As far as uses, despite some reports, biochar cannot replace peat moss, but it can serve as an adequate substitute for perlite and it can be used as a partial peat or bark substitute or extender if the particle size is suitable/acceptable to the mix it is being added to. The stability that biochar adds to substrates is exceptional (for longer term perennial crops in containers), and most biochars can provide some limited nutrient availability to crops, increased nutrient holding and exchange capacities, and it can also initiate or host beneficial biological/microbial activity in soils and soilless substrates.
Rice hulls have seen a tremendous boost in sales and utilization across the horticulture industry in recent years. Thoroughly developed in the early 2000’s in large part due to research efforts from Dr. Mike Evans at the University of Arkansas (currently at Virginia Tech), rice hulls have been a trusted and viable commercial substrate component for many years.
Investigated as a substrate aggregate (perlite substitute), rice hulls were also discovered to be a highly effect weed barrier when used as a container mulch on outdoor (nursery) crop production. The extreme shortages in the perlite supply chain since 2020 have renewed the interest and use of this material as an aggregate to peat substrates. Available in small and large compressed bales, parboiled rice hulls are a regionally available (Arkansas and the Mississippi delta), organic by-product with large volumes of supply typically available (Fig. 2C-D).
No stranger to the growing media arena, Pittmoss is a product line (as well as the name of the company and brand) that has been producing growing media components since about 2015. Originally produced from just recycled newspapers and cardboard, today the Pittmoss product line uses other recycled organic/cellulosic materials as well.
No longer a local Pennsylvania and surrounding states product, Pittmoss now has at least seven products available for both professional and retail/hobby markets (Fig. 3). Best when used as an additive or extender to peat moss, coconut coir, aged bark or perhaps even wood fiber, the inherent physical and chemical properties seem to be suitable and beneficial as a mix component. Perhaps a good option for extending peat and coir supplies for short(er) term crop production.
The outlier of the group, processed miscanthus biomass, is appearing more and more on the alternative substrates radar.
Initially investigated well over a decade ago for its potential use as a component in nursery crop production, miscanthus today is being evaluated heavily again for other potential uses.

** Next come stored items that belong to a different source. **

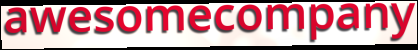
awesomecompany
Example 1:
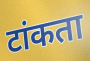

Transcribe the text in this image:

टांकता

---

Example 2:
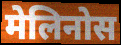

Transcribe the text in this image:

मेलिनोस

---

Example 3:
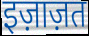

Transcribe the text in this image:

इज़ाज़त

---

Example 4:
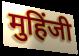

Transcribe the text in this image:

मुहिंजी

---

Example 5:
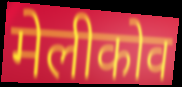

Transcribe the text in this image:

मेलीकोव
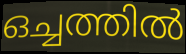
ഒച്ചത്തിൽ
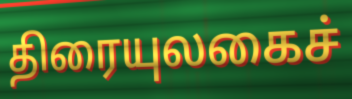
திரையுலகைச்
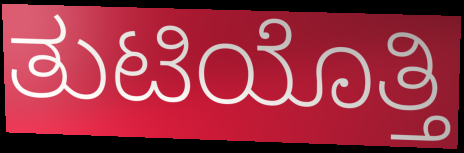
ತುಟಿಯೊತ್ತಿ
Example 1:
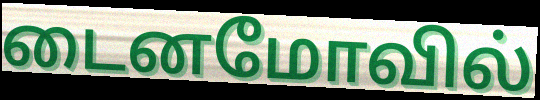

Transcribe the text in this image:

டைனமோவில்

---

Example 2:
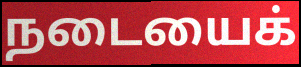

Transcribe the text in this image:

நடையைக்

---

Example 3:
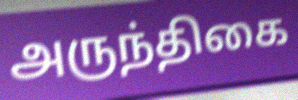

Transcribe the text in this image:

அருந்திகை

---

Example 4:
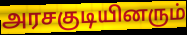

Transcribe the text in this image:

அரசகுடியினரும்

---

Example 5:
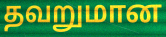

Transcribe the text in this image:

தவறுமான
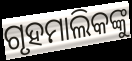
ଗୃହମାଲିକଙ୍କୁ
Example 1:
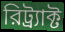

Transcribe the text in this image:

রিট্র্যাক্ট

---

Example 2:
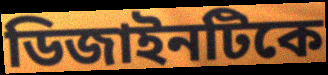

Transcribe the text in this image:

ডিজাইনটিকে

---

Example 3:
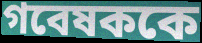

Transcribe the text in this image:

গবেষককে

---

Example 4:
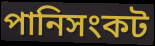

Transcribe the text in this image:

পানিসংকট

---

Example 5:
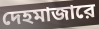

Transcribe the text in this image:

দেহমাজারে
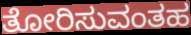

The availability of miscanthus biomass mostly comes from the large acreage that was planted 10-15 years ago during the early stages of the biofuel revolution when investors, business folks, and growers were planting thousands of acres proactively in hopes that the biomass market (for biofuel production) would explode and be a huge return on investment. While there is still biomass and biofuel research being conducted today, the volume of unutilized miscanthus in the eastern US is extensive.
Based on new processing technologies and material preconditioning treatments, miscanthus grass can be refined in to very fiberous, water absorbing, and low-density substrate components (Fig. 4). The potential for this fiberous material to be a suitable substrate component for short term crop production is increasing.